第4章 国際的な安全保障環境の改善のための主体的・積極的な取組 

自衛隊の任務における国際平和協力活動の位置付けの見直し

 前述のような考え方に従い、自衛隊は、国際平和協力活動に主体的・積極的に取り組み得るよう体制整備を進めていくこととしているが、その際、自衛隊の任務における国際平和協力活動の位置付けを適切なものとすることが必要である。
 自衛隊の本来任務は、自衛隊法第3条において「直接侵略及び間接侵略に対しわが国を防衛することを主たる任務とし、必要に応じ、公共の秩序の維持に当たる」ものとされており、国際平和協力活動は、いわゆる自衛隊の本来任務とはされていない。
 92(同4)年に国際平和協力法が制定された当初では、自衛隊による国連平和維持活動などへの取組は、わが国の防衛のために培ってきた自衛隊の技能、経験、組織的な機能を、平時において活用しようというものであった。
 このため、自衛隊法では、いわゆる自衛隊の本来任務の遂行に支障を生じない限度において、これら業務を行うという位置付けとされ、運動競技会に対する協力1などと同様に、自衛隊法上の第8章(雑則)に規定されている。

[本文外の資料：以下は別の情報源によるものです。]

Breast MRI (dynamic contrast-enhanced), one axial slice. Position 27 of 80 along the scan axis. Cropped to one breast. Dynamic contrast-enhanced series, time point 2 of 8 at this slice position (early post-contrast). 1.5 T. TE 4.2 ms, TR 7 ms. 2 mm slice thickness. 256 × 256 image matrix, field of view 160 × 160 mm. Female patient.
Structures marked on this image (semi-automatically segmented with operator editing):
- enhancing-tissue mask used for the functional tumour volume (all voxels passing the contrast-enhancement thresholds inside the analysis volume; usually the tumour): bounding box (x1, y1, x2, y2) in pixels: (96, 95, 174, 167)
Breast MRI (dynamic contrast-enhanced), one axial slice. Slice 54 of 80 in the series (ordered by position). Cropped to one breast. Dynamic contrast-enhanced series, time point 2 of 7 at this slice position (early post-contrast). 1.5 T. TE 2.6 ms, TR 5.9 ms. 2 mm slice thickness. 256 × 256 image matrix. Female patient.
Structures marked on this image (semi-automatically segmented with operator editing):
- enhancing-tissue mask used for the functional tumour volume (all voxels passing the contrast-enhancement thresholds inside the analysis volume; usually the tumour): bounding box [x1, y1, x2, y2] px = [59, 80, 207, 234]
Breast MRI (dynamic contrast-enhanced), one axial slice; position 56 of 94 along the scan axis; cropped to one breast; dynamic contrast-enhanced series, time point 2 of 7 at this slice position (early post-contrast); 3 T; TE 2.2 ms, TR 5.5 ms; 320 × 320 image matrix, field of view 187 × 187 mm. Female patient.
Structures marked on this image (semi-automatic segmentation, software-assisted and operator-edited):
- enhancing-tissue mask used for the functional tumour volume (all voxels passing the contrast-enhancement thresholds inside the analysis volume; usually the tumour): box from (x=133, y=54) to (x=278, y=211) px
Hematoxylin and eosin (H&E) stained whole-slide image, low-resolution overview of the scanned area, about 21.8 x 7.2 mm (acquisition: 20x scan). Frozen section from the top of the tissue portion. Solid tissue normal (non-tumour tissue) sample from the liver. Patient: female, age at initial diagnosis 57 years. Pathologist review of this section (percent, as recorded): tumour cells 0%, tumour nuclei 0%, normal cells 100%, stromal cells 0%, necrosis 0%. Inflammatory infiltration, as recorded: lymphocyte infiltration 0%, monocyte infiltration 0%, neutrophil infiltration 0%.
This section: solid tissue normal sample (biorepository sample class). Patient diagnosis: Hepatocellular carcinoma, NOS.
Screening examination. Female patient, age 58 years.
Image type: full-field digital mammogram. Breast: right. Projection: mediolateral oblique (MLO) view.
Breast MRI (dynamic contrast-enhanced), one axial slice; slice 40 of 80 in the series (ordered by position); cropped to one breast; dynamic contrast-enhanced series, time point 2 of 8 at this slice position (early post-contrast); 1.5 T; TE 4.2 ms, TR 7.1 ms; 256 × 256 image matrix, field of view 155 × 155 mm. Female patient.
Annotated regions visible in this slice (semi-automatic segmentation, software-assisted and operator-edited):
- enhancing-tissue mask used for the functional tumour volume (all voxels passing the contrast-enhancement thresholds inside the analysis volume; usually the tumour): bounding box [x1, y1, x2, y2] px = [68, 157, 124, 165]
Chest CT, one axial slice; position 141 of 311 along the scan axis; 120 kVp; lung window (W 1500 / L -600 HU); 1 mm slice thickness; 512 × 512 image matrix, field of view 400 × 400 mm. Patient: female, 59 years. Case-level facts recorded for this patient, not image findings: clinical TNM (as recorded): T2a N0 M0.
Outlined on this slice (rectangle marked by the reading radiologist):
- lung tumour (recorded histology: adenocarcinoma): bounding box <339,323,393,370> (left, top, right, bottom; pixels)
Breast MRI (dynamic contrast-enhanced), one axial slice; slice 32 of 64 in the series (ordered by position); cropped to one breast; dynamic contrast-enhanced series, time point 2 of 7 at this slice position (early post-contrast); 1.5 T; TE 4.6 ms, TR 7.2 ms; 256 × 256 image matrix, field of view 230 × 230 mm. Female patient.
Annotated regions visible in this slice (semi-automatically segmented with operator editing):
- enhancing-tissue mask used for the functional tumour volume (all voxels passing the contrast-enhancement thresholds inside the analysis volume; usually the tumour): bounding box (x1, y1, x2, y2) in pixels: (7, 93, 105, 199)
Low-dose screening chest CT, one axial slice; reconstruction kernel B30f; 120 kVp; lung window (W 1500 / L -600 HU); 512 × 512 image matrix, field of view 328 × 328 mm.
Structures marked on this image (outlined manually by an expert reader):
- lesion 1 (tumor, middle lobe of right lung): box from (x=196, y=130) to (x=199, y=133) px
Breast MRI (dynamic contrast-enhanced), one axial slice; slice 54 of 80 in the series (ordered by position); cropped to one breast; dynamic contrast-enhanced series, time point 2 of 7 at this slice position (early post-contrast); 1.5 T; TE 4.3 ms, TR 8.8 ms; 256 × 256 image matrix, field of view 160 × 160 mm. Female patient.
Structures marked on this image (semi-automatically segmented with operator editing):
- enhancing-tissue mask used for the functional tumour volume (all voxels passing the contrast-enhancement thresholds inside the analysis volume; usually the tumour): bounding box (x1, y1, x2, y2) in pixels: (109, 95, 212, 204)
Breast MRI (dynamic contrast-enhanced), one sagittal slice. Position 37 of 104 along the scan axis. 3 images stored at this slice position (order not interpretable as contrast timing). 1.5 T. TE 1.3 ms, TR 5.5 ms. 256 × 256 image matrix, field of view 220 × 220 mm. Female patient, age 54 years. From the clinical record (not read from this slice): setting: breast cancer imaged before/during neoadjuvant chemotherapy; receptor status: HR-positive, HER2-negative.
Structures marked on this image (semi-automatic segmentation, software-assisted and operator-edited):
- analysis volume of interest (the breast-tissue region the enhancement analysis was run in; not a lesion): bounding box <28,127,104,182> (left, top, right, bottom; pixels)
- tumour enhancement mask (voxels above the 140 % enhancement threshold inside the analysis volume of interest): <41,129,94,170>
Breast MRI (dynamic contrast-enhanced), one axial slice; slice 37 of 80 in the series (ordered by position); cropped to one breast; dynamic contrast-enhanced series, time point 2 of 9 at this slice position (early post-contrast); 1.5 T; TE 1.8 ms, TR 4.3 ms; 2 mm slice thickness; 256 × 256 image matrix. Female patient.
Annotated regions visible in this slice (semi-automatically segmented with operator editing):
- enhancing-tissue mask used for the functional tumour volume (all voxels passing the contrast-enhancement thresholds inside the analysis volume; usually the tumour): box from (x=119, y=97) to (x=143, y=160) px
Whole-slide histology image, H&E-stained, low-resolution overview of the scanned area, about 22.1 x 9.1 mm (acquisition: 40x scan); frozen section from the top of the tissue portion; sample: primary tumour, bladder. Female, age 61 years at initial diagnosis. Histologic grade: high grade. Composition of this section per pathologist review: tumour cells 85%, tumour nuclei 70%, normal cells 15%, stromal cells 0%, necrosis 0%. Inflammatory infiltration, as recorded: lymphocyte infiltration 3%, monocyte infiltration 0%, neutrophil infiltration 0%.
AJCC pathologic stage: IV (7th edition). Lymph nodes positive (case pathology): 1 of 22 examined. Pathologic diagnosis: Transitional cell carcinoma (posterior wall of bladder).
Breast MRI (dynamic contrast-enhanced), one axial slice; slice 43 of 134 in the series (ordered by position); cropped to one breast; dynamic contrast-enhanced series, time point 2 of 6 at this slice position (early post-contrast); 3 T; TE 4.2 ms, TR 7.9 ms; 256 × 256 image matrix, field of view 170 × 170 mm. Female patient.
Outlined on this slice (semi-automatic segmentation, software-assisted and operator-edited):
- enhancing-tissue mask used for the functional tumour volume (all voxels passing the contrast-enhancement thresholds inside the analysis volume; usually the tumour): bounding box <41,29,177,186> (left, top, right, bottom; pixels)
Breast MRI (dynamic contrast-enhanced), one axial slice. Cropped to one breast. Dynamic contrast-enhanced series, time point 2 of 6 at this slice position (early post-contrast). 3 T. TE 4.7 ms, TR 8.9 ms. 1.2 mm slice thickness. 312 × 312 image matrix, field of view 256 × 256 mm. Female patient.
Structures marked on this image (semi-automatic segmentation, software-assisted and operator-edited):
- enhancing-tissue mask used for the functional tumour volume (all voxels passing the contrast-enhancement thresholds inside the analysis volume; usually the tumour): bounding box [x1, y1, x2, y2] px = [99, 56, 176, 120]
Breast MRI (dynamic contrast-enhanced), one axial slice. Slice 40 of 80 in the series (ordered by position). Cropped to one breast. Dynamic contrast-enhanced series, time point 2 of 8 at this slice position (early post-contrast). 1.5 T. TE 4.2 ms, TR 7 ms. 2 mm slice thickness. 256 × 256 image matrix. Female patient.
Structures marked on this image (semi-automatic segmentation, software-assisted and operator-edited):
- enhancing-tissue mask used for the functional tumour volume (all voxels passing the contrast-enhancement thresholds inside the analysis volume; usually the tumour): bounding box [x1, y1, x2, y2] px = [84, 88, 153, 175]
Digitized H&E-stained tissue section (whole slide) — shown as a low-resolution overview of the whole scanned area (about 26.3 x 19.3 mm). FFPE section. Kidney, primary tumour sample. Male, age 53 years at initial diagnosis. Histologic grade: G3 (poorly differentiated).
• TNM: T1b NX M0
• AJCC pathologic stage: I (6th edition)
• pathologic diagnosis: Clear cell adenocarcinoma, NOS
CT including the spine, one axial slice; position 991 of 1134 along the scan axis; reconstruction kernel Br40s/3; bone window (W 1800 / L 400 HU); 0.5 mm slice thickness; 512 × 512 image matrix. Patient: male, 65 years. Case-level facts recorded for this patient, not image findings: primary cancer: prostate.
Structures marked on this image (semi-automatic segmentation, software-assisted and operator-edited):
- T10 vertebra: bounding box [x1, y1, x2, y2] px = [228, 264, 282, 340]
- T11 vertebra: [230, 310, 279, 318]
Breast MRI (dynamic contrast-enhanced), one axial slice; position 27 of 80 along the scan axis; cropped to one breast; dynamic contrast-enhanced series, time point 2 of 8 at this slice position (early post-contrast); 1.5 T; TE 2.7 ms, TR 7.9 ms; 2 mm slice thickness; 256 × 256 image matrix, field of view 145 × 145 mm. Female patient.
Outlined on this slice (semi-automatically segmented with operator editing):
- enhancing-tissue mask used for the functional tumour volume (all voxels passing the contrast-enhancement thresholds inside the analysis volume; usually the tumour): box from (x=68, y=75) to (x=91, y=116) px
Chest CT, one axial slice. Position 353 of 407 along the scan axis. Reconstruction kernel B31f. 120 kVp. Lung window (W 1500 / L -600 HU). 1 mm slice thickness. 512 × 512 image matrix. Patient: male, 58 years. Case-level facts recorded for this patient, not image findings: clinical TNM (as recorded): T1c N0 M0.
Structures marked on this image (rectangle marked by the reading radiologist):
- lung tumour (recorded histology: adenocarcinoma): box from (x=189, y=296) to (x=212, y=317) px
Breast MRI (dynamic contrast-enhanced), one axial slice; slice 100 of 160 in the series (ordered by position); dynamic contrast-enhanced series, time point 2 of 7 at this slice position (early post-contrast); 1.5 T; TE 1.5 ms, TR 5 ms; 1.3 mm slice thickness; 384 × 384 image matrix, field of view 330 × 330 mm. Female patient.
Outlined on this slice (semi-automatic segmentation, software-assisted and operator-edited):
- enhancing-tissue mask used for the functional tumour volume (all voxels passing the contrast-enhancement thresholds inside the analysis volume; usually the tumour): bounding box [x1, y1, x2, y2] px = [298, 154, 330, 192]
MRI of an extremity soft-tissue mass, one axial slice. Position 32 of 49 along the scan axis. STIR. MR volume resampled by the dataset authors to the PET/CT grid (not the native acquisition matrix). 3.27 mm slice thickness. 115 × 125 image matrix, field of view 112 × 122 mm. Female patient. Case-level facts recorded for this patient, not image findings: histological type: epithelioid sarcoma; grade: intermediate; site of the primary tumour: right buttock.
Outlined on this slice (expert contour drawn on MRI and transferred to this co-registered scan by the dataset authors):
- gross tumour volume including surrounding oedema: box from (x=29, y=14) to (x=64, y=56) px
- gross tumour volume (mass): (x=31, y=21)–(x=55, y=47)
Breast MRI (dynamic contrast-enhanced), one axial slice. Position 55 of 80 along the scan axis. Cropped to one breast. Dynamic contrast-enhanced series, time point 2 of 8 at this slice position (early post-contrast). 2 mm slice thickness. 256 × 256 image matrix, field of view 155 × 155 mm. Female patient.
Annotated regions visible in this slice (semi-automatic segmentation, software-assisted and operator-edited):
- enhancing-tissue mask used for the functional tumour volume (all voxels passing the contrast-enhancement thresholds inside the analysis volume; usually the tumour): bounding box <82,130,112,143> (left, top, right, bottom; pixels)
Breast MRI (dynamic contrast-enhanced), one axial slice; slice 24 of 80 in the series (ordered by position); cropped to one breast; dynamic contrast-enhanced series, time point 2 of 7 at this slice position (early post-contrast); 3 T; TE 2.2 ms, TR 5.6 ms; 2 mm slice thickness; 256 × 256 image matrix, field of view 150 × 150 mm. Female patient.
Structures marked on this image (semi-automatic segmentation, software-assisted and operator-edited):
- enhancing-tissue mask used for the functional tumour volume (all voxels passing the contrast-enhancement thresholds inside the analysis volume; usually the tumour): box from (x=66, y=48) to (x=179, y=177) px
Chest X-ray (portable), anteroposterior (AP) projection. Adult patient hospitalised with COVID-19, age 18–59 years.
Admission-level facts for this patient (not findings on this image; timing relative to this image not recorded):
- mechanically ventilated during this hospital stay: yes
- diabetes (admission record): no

その後、自衛隊の業務として追加された様々な国際平和協力活動についても同様に第8章(雑則)又は附則に規定されてきた。
 他方、ペルシャ湾に海自の掃海部隊を派遣して以降、自衛隊は、様々な国際平和協力活動に参加しており、確実に自衛隊による国際平和協力活動に対する国民の理解と期待が増大し、国際的な評価も高まってきている。
 こうした実績に加えて、新たな安全保障環境において、わが国の平和と安全をより確固たるものとするために、国際平和協力活動に積極的に取り組む必要があることから、新防衛大綱では、「国際平和協力活動に適切に取り組むため、・・・自衛隊の任務における同活動の適切な位置付けを含め所要の体制を整える。」こととされている。
 このように、国際平和協力活動を自衛隊の任務において適切に位置付けることは、わが国の国際平和のための取組を、国際社会に対して明確なメッセージとして伝えるとともに、国際平和協力活動を行う自衛隊員が、一層の自覚と誇りをもって職務に専念し得ることにつながるとの意義を有している。
 このため、防衛庁として自衛隊の任務における国際平和協力活動の位置付けの見直しに、積極的に取り組んでいく考えである。さらに、国際平和協力活動の位置付けの見直しに当たっては、自衛隊法第8章(雑則)又は附則に規定されている他の活動の中にも、国際平和協力活動と同様に、その位置付けについて見直すべきものがあるかについても、併せて検討する必要があると考えている。


 
1)日・韓ワールドカップ・サッカー大会における吹奏楽の演奏などがこれに当たる。